On November 7th, Facing History and Ourselves (FHAO) will celebrate its 10th anniversary in Memphis with a benefit dinner at The Peabody. The program, which brings a study of the history and implications of the Holocaust and other cases of social injustice to middle and high school classrooms, began in six Memphis schools and now reaches over 100,000 students in 299 schools throughout the region.
"It's unusual that Memphis has a regional office, if you think about the other offices that are in places like Boston, New York, L.A., San Francisco, Chicago," says Stephen Haynes, an active member of Memphis' FHAO advisory board and associate professor of religious studies at Rhodes College. "Memphis was the first region to break out of that major-city mold. It's been remarkable that we've made it work here and become independent financially and so forth. And it's really all because of Rachel Shankman. It's her vision that got it going in Memphis."
Shankman, director of the Memphis region, has a very personal stake in the success of FHAO because her parents were Holocaust survivors. Working in a variety of capacities ranging from director of the Jewish Student Union at the University of Memphis to casework associate with Family Service of Memphis, Shankman felt FHAO united each of her interests into a powerful educational program. "I was always very driven to understand universal questions that come out of studying that history," says Shankman. "Facing History brought together all the elements that are very important to me: the teaching of history so that we can learn from it, work with adolescents, which is very important to me, and working with teachers. And beyond that, I think what I understood about Facing History was that it linked the classroom to the larger community, so it wasn't just learning in isolation."
FHAO was created 26 years ago in Brookline, Massachusetts, by native Memphian Margot Stern Strom, a graduate of Central High School, who now serves as the national director. There are seven regional offices across the nation and one in Europe. The program offers weeklong institutes to middle and high school teachers, during which educators learn not only the historical developments behind the Holocaust but also the questions the Holocaust raises about civic responsibility and the importance of the individual in a democratic society. These are precisely the questions that the program wishes to ask its students as they connect historical events to the moral choices they must make in their lives.
After attending the institute, teachers work with FHAO associates to introduce the material into their curriculum. Teachers keep in close contact with the regional office, which also provides them with access to an extensive library of supplemental material as well as coordinating visits by speakers ranging from scholars to survivors of social injustice. This February, Elizabeth Eckford, one of the nine African-American students who integrated Little Rock's Central High School in 1957, spoke about her experience to East High School students and community members. Coming in January, Pumla Gobodo-Madikizela, South African activist and professor of psychology at the University of Cape Town, will speak about her encounters with one of apartheid's most brutal covert police operators. These guests, who are scheduled throughout the year either as classroom visitors or public speakers, allow students to gain a greater understanding of what it means to be actively involved in great social change.

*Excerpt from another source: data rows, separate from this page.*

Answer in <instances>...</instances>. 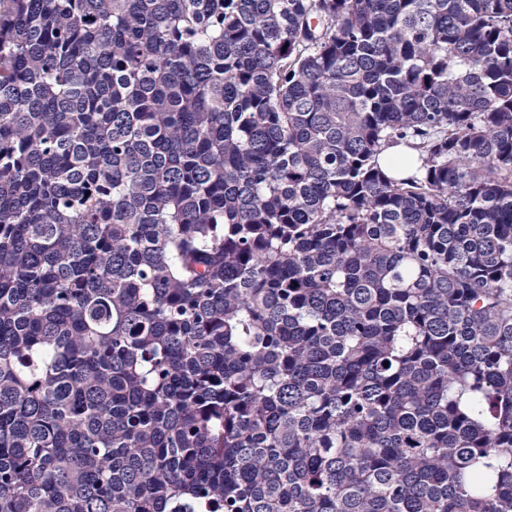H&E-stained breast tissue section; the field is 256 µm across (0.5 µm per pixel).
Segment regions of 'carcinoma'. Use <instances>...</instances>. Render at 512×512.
Here are the masks:
<instances>
[{"instance_id":"cac0c4a2","label":"carcinoma","mask_w":512,"mask_h":512,"mask_svg":"<svg viewBox=\"0 0 512 512\" xmlns=\"http://www.w3.org/2000/svg\"><path fill=\"white\" fill-rule=\"evenodd\" d=\"M0 512H512V0H0Z\"/></svg>"}]
</instances>
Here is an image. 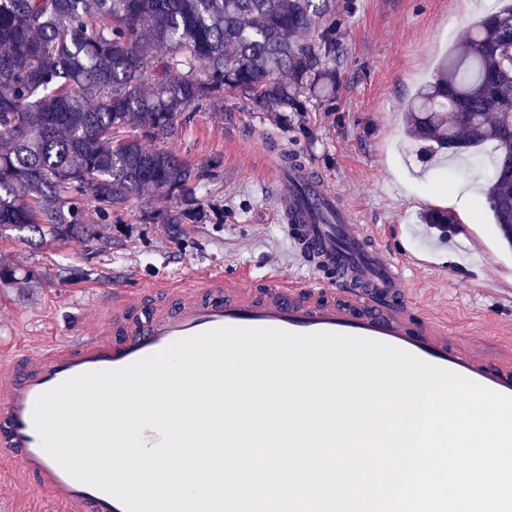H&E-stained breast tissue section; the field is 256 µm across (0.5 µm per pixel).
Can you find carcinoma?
Here are the masks:
<instances>
[{
    "label": "carcinoma",
    "instance_id": "obj_1",
    "mask_svg": "<svg viewBox=\"0 0 512 512\" xmlns=\"http://www.w3.org/2000/svg\"><path fill=\"white\" fill-rule=\"evenodd\" d=\"M339 46L336 0H0V238L107 247L96 225L144 193L179 202L148 224L224 223L197 196L223 156L193 167L148 142L227 95L307 111L336 88ZM405 122L426 158L494 144L485 201L512 247L511 5L471 26Z\"/></svg>",
    "mask_w": 512,
    "mask_h": 512
}]
</instances>
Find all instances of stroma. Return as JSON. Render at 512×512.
Here are the masks:
<instances>
[{
    "mask_svg": "<svg viewBox=\"0 0 512 512\" xmlns=\"http://www.w3.org/2000/svg\"><path fill=\"white\" fill-rule=\"evenodd\" d=\"M478 13L461 0H336L342 51L330 101L286 115L277 123L236 96L222 110L197 113L157 147L191 165L219 154L224 170L198 196L224 208L220 224H148L146 208L164 200L135 199L122 223L99 230L112 242L100 251L79 242L32 247L0 240V257L17 280L0 283V353L13 346L37 350L65 329L91 326L84 300L93 289L111 294L114 281L130 287L174 278L187 266L251 272L261 286L268 264L305 279L310 270L294 254L275 218L271 176L250 133H274L296 147L353 211L356 224L393 258L405 241L415 254H434L436 267H405L411 296L422 312L446 317L450 328L490 331L512 345V249L500 240L477 194L478 167L492 166L490 147L452 165L453 187L443 190L436 169L411 152L404 113L418 86L466 37ZM429 208L454 211L460 226L442 239L423 223Z\"/></svg>",
    "mask_w": 512,
    "mask_h": 512,
    "instance_id": "1",
    "label": "stroma"
}]
</instances>
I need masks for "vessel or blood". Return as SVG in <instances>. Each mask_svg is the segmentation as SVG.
I'll return each mask as SVG.
<instances>
[{
  "label": "vessel or blood",
  "mask_w": 512,
  "mask_h": 512,
  "mask_svg": "<svg viewBox=\"0 0 512 512\" xmlns=\"http://www.w3.org/2000/svg\"><path fill=\"white\" fill-rule=\"evenodd\" d=\"M278 216L313 277L297 280L269 266L265 283L242 289L222 271L191 267L177 281L117 288L111 301L91 293L93 332L16 348L0 364V463H14L58 512H125L113 496L77 481L41 447L32 422L38 395L75 375L114 370L170 343L220 327L332 332L379 340L512 396V347L476 333L466 344L447 321L412 301L404 270L354 222L352 211L302 157H265Z\"/></svg>",
  "instance_id": "1"
}]
</instances>
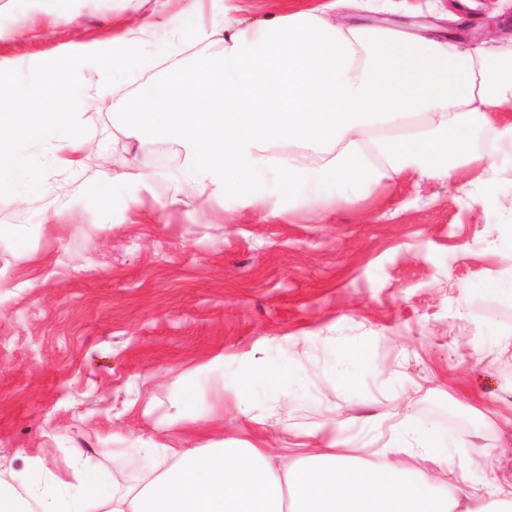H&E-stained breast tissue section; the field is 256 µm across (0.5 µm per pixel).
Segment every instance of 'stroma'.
Returning <instances> with one entry per match:
<instances>
[{"instance_id":"stroma-1","label":"stroma","mask_w":512,"mask_h":512,"mask_svg":"<svg viewBox=\"0 0 512 512\" xmlns=\"http://www.w3.org/2000/svg\"><path fill=\"white\" fill-rule=\"evenodd\" d=\"M469 2L461 15L458 0H226L245 27L276 7L327 3L344 21L512 47V0ZM32 7L63 21L0 41L1 58L57 53L148 12L139 0ZM82 110L100 147L85 169L21 201L0 196V227L30 234L26 250L0 239V452L41 456L54 472L79 451L100 474L135 483L153 464L148 439L198 428L227 438L233 412L217 402L218 375L193 384L196 424L174 407L178 377L219 354L233 366L273 354L304 372L310 394L288 407L296 430L332 422L353 436L364 420L425 416L457 399L466 456L500 447L512 414V256L500 248L512 227V147L448 178L407 171L365 195L272 217L233 199L158 212L184 185L177 153L161 146L168 168L131 211L105 193L123 153L112 115L93 98ZM55 211L60 223H44ZM350 341L364 343L370 369L345 387L326 354ZM475 409L488 418L478 437L466 432Z\"/></svg>"}]
</instances>
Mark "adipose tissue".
<instances>
[{"mask_svg":"<svg viewBox=\"0 0 512 512\" xmlns=\"http://www.w3.org/2000/svg\"><path fill=\"white\" fill-rule=\"evenodd\" d=\"M206 4L174 20L154 11L57 56L0 58V94L35 89L67 105L0 111V195L20 200L83 168L93 149L81 112L90 97L111 108L143 167L115 174L106 193L135 205L151 190L149 146L174 148L188 175L189 193L175 191L168 206L233 197L275 217L296 203L363 195L408 170L447 176L459 160L512 143V125L491 118L512 112V50L404 37L320 9L274 11L243 27L226 17L224 0ZM211 39L219 54L191 53ZM423 112L434 118L412 136L374 133L379 119ZM291 145L313 161L282 156ZM327 365L342 385L367 370L357 344L332 348ZM205 368L225 381L218 401L246 419L256 402L309 393L300 370L277 362L241 372L218 355ZM448 417L444 407L409 417L394 446L372 449L368 460L335 426L301 430L279 468L272 449L236 437L178 447L152 440L145 454L168 467L126 487L75 452L44 488L29 477L45 464L30 457L24 470L0 473V512H90L96 501L107 512H512V490L472 480Z\"/></svg>","mask_w":512,"mask_h":512,"instance_id":"obj_1","label":"adipose tissue"}]
</instances>
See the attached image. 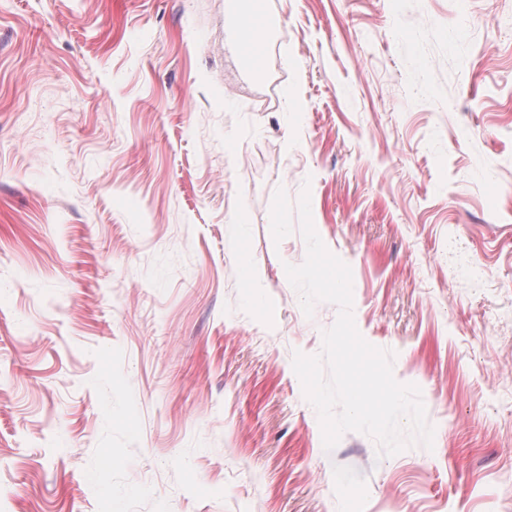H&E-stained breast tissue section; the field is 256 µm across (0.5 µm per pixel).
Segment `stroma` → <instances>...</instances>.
<instances>
[{
	"instance_id": "stroma-1",
	"label": "stroma",
	"mask_w": 512,
	"mask_h": 512,
	"mask_svg": "<svg viewBox=\"0 0 512 512\" xmlns=\"http://www.w3.org/2000/svg\"><path fill=\"white\" fill-rule=\"evenodd\" d=\"M234 2L0 0V512H512V0ZM305 188L432 448L323 446Z\"/></svg>"
}]
</instances>
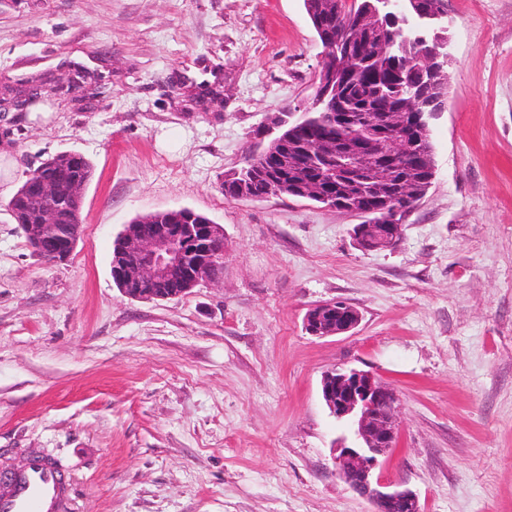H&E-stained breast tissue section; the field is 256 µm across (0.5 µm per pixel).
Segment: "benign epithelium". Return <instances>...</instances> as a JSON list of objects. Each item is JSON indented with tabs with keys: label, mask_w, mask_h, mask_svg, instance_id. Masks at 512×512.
I'll list each match as a JSON object with an SVG mask.
<instances>
[{
	"label": "benign epithelium",
	"mask_w": 512,
	"mask_h": 512,
	"mask_svg": "<svg viewBox=\"0 0 512 512\" xmlns=\"http://www.w3.org/2000/svg\"><path fill=\"white\" fill-rule=\"evenodd\" d=\"M364 23L380 28L392 37L385 46L392 61L396 85L419 90L413 98V114L389 113L371 120L380 130L374 149L384 148L391 156L407 157L412 150L409 127L415 126L421 136L429 132V121L447 108L443 95L448 69V19L446 0H427L409 9V0H376L364 14ZM359 40V29L348 32L345 42L336 43V63L320 66L314 106L328 103L340 83L350 76L347 61L352 57V45ZM402 47L425 46L426 53L418 67L408 72L399 67L392 51ZM292 112H278L258 132L264 139L272 136ZM254 170L248 164L233 170L230 177L238 180L240 195H247ZM44 201L40 221L22 228L33 248L48 260H67L79 240V225L58 223L62 208L55 182L39 178V169L27 175ZM414 187L404 189V200L387 195L378 198L376 207L368 209L361 200L344 205L353 214H379L378 224H358L355 243L363 250L390 248L397 236L410 203L415 198ZM224 229L220 224H164L162 213H149L133 220L114 241L112 269L122 292L136 300H167L177 298L203 281H214L219 275L215 268L223 262ZM361 321L359 311L342 301H328L310 308L304 317L305 331L315 337L337 336L354 330ZM322 398L330 413L352 428L350 443L336 447L334 463L339 475L358 494L367 498L374 512H421L417 495L398 485L387 483L375 475L379 458L395 447L397 396L374 374L355 368L326 372L321 382Z\"/></svg>",
	"instance_id": "7a95c632"
}]
</instances>
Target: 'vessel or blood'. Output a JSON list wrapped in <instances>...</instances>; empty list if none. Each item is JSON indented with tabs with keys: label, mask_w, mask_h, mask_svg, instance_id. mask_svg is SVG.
Segmentation results:
<instances>
[{
	"label": "vessel or blood",
	"mask_w": 512,
	"mask_h": 512,
	"mask_svg": "<svg viewBox=\"0 0 512 512\" xmlns=\"http://www.w3.org/2000/svg\"><path fill=\"white\" fill-rule=\"evenodd\" d=\"M67 485L47 462L34 458L0 493V512H60Z\"/></svg>",
	"instance_id": "obj_1"
}]
</instances>
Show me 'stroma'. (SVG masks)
<instances>
[{"label": "stroma", "instance_id": "1", "mask_svg": "<svg viewBox=\"0 0 512 512\" xmlns=\"http://www.w3.org/2000/svg\"><path fill=\"white\" fill-rule=\"evenodd\" d=\"M448 107L435 177L394 247L304 199L226 201L270 113L313 96L322 47L303 0H0V451L60 460L67 512H372L336 474L348 436L325 372L399 399L384 479L423 512H512V0H447ZM101 89L60 88L76 67ZM75 151L94 174L66 261L35 254L7 204ZM187 207L224 228V270L172 300L124 295L116 236ZM354 306L315 338L311 307ZM361 321L359 311L342 301H328L310 308L304 317V329L311 336L328 337L349 333Z\"/></svg>", "mask_w": 512, "mask_h": 512}]
</instances>
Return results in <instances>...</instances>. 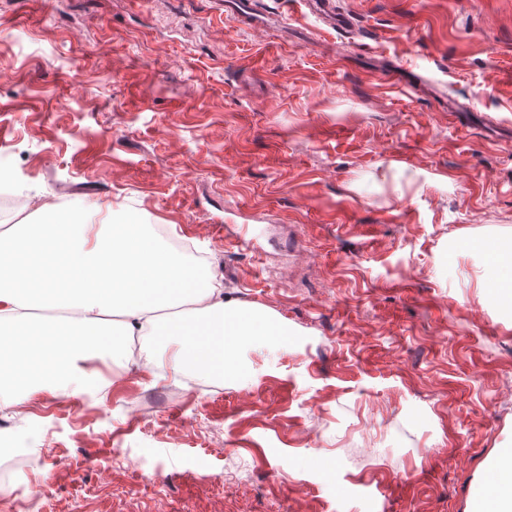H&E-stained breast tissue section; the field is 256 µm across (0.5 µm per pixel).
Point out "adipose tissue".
<instances>
[{
  "mask_svg": "<svg viewBox=\"0 0 512 512\" xmlns=\"http://www.w3.org/2000/svg\"><path fill=\"white\" fill-rule=\"evenodd\" d=\"M35 221L0 232V408H18L35 396H74L94 380L83 361L109 352L113 361L167 371L172 378L203 371L242 377L236 351L245 343H279L285 332L268 310L230 306L224 291L198 284L196 275L163 242L138 224L115 233L91 224L82 211L42 206ZM42 291L49 314L41 331L29 329L32 302L22 289ZM187 305L188 316L169 324L161 313ZM154 336L151 354H134L127 338ZM490 512H512V453L496 462L481 495Z\"/></svg>",
  "mask_w": 512,
  "mask_h": 512,
  "instance_id": "1",
  "label": "adipose tissue"
}]
</instances>
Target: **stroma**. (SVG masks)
Here are the masks:
<instances>
[{
  "label": "stroma",
  "instance_id": "obj_1",
  "mask_svg": "<svg viewBox=\"0 0 512 512\" xmlns=\"http://www.w3.org/2000/svg\"><path fill=\"white\" fill-rule=\"evenodd\" d=\"M0 0V165L208 260L288 342L250 381L88 361L0 410L43 467L0 512H470L512 448V0ZM461 110L453 121L442 98ZM224 13L251 27L258 26L259 20L263 19L262 14L254 11L252 0H226ZM306 5L312 14L321 18L332 28L346 25L348 22L347 18L336 14L331 0H307ZM481 288H500L505 294L510 295L512 288V258L509 256L495 255L488 262V273Z\"/></svg>",
  "mask_w": 512,
  "mask_h": 512
}]
</instances>
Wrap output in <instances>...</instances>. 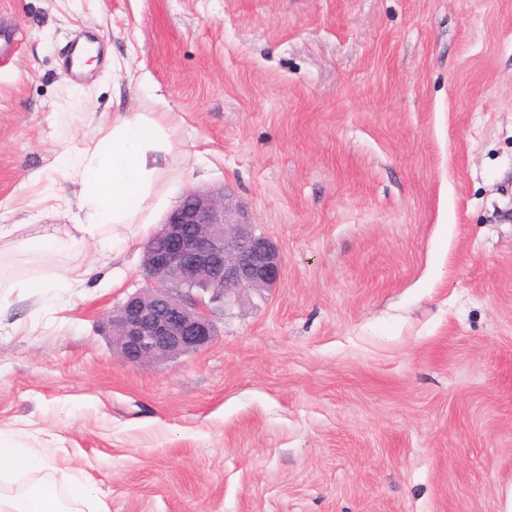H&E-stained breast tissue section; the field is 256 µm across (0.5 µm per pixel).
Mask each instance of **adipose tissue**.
<instances>
[{"label":"adipose tissue","instance_id":"ef3b65f1","mask_svg":"<svg viewBox=\"0 0 512 512\" xmlns=\"http://www.w3.org/2000/svg\"><path fill=\"white\" fill-rule=\"evenodd\" d=\"M176 128L168 112H123L101 137L61 164L78 187L80 214L58 228L36 224L21 236L20 225L0 224V253L36 248L57 254L97 241L102 249L133 244L135 227H149L154 189L176 151ZM103 491L84 475L48 478L19 494L0 492V512H102Z\"/></svg>","mask_w":512,"mask_h":512}]
</instances>
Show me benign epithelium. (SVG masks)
Returning a JSON list of instances; mask_svg holds the SVG:
<instances>
[{
	"mask_svg": "<svg viewBox=\"0 0 512 512\" xmlns=\"http://www.w3.org/2000/svg\"><path fill=\"white\" fill-rule=\"evenodd\" d=\"M281 269L275 245L224 194L191 190L145 246V287L107 318L112 349L135 365L196 351L214 335L208 302L271 288Z\"/></svg>",
	"mask_w": 512,
	"mask_h": 512,
	"instance_id": "benign-epithelium-1",
	"label": "benign epithelium"
}]
</instances>
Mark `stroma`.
<instances>
[{
  "mask_svg": "<svg viewBox=\"0 0 512 512\" xmlns=\"http://www.w3.org/2000/svg\"><path fill=\"white\" fill-rule=\"evenodd\" d=\"M0 224H69L58 156L165 98L162 223L224 193L282 259L199 350L112 351L143 250L0 257V433L107 512L512 507V0H0ZM106 36L74 75L71 40ZM95 262L115 284L53 288Z\"/></svg>",
  "mask_w": 512,
  "mask_h": 512,
  "instance_id": "1",
  "label": "stroma"
}]
</instances>
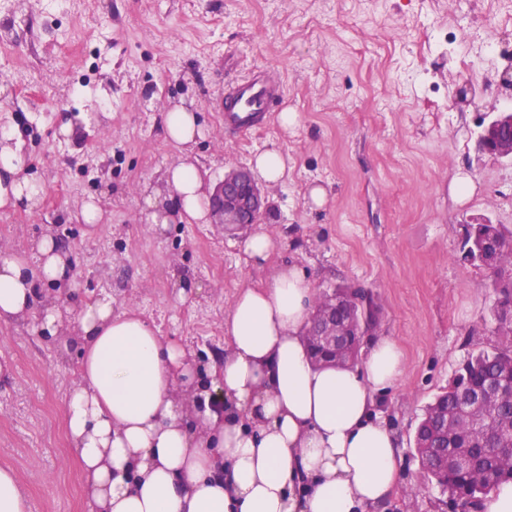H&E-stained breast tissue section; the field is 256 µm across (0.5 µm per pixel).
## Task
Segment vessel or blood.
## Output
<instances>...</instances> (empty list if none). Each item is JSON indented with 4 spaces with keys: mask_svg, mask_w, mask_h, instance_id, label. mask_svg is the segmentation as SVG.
Listing matches in <instances>:
<instances>
[{
    "mask_svg": "<svg viewBox=\"0 0 512 512\" xmlns=\"http://www.w3.org/2000/svg\"><path fill=\"white\" fill-rule=\"evenodd\" d=\"M234 98L224 111V128L241 134L255 129L263 115L274 106L278 90L261 72H249L229 86Z\"/></svg>",
    "mask_w": 512,
    "mask_h": 512,
    "instance_id": "vessel-or-blood-1",
    "label": "vessel or blood"
}]
</instances>
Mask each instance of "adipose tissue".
<instances>
[{"label":"adipose tissue","instance_id":"ef3b65f1","mask_svg":"<svg viewBox=\"0 0 512 512\" xmlns=\"http://www.w3.org/2000/svg\"><path fill=\"white\" fill-rule=\"evenodd\" d=\"M181 157L164 180L176 204L148 200L147 221L206 223L207 183L193 154L203 135L194 112L164 115ZM12 130H0V208L33 209L34 182ZM36 264L0 253V324L35 315L58 333L75 323L79 382L66 400L67 435L79 452L93 512H379L399 479V442L380 405L402 375L388 337L370 340L362 363L317 367L303 332L313 285L297 266L278 268L263 287H243L224 321L228 348L213 372L224 410L192 412L187 347L163 340L140 316L114 313L102 297L72 311L37 300L36 282L69 277L53 240Z\"/></svg>","mask_w":512,"mask_h":512}]
</instances>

"What we do is start with the teacher," says Shankman. "We feel strongly committed to their professional development. One of the things that's imperative for us -- and I think one of the reasons we've had 10 years of success in Memphis -- is that it's one of the few places where teachers can really build that kind of collegiality. In other words, teachers from Memphis public schools are in an institute with teachers from independent schools and Catholic schools and Shelby County schools. There aren't that many opportunities for teachers to share methodology as well as content. So the follow-up [after the institutes] is, I think, what has been our strongest commitment to teachers. We are in this with them for the long haul."
Although Memphis has a history thick with social injustice, one of the challenges for FHAO locally has been relating a history that may seem rather alien to its students. "Facing History and Ourselves is a natural for San Francisco or New York, where in a public high school you might have people speaking 20, 30 different languages," says Haynes. "Memphis is much more of a traditionally bifurcated city, where you've got black and white. To adjust the curriculum so that it can make sense to the Memphis public schools has been both a challenge and a success."
The universal nature of the implications of the Holocaust, however, are what FHAO feels makes it applicable to all students. "What's important for people to understand," says Shankman, "is why we do this. We're concerned about adolescent issues. And whether we're doing this in San Francisco or Memphis or Boston, those issues of peer pressure and loyalty are questions adolescents are really grappling with."
As for the next 10 years, Shankman's goal is not only to make FHAO available to more students but to strengthen the existing program. "I think that we want to grow and deepen," says Shankman. "So in the schools where we have perhaps one educator who's gone through the Facing History institute, we'd like that to be a team of teachers. If we're really going to help change -- and 'help' is an important word in there we're not a panacea -- a school culture, the more teachers involved in this, the more successful it will be."